Stored data entries:

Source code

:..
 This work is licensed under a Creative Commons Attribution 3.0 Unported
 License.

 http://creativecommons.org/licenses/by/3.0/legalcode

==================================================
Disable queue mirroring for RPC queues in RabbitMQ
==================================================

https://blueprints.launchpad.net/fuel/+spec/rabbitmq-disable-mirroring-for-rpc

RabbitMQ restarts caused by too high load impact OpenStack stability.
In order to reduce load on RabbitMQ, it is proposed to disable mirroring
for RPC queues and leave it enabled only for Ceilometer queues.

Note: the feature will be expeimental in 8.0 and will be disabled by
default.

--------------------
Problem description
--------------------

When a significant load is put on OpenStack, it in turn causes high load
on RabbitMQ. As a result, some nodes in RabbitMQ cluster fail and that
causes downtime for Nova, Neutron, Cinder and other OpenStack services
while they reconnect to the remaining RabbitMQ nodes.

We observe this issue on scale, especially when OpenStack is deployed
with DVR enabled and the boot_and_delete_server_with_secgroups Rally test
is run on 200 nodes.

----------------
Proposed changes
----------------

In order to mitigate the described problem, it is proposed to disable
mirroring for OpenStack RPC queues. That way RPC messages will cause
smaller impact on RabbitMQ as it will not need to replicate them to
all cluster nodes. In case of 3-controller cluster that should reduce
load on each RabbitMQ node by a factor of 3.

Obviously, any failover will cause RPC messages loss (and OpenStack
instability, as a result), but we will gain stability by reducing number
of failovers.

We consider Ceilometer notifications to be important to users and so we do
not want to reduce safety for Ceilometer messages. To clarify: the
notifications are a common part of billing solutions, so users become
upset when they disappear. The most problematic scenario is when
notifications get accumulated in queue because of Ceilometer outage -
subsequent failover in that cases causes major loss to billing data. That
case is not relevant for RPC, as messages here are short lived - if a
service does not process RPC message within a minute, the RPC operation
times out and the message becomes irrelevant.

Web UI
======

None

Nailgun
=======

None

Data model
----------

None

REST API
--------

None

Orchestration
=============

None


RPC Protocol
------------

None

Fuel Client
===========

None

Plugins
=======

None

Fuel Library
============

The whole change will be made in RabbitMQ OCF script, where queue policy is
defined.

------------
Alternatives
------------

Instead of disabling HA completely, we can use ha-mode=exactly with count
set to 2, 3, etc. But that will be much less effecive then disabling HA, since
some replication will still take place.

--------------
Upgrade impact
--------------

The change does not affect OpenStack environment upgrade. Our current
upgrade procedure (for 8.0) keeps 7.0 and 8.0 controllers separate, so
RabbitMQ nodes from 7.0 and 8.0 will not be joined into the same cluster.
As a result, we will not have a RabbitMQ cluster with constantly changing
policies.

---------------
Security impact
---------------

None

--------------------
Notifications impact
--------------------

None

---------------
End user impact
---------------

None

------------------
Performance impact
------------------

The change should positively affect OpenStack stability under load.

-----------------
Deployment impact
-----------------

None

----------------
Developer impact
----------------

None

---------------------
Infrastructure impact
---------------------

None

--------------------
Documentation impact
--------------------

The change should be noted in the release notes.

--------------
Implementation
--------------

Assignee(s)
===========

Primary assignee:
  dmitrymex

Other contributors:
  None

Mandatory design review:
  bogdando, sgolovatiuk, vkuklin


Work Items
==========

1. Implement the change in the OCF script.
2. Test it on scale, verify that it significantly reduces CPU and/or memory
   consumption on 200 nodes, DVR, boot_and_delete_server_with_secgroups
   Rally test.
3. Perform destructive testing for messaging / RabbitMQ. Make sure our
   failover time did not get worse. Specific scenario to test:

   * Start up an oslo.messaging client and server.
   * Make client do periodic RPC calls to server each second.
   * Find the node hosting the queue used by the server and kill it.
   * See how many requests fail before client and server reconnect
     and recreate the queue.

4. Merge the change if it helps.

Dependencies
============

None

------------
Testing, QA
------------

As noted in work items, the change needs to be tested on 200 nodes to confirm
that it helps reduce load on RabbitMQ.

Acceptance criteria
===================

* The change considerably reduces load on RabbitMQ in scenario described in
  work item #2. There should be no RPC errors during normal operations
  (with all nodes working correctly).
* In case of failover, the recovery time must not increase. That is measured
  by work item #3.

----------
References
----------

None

---

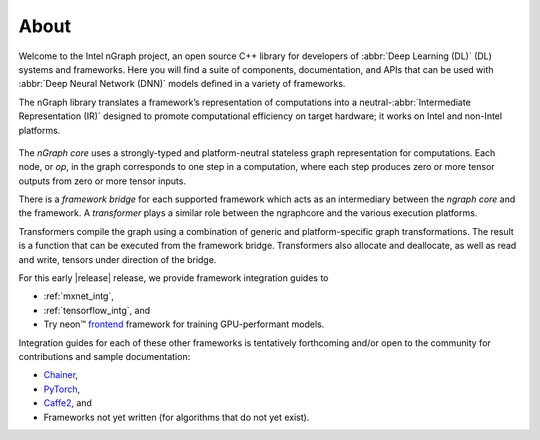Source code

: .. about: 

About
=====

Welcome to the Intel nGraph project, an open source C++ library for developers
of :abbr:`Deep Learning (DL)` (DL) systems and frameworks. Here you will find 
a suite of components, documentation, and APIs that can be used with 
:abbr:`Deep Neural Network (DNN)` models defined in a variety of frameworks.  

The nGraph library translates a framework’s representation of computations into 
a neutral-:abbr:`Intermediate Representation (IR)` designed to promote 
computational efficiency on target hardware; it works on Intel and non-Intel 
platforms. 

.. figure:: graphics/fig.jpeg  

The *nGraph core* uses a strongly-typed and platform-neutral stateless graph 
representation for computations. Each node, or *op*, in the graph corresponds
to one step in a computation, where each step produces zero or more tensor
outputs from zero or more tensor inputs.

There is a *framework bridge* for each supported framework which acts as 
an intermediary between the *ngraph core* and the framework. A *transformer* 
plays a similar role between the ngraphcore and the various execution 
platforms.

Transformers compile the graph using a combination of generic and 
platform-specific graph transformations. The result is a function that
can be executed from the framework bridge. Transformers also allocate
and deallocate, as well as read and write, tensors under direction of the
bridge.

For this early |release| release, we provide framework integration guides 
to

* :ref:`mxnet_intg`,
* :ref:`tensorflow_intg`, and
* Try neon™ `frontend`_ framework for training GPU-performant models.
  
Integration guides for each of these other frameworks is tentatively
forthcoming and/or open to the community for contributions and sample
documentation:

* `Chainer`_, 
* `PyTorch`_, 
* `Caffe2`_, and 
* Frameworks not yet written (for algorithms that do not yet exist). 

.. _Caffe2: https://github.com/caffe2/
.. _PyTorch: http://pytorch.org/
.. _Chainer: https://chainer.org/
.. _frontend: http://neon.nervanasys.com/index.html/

### REQUIREMENT
Search the data above for the string "they" and return every line that has it.

### RESULT OF THIS TASK
while they reconnect to the remaining RabbitMQ nodes.
upset when they disappear. The most problematic scenario is when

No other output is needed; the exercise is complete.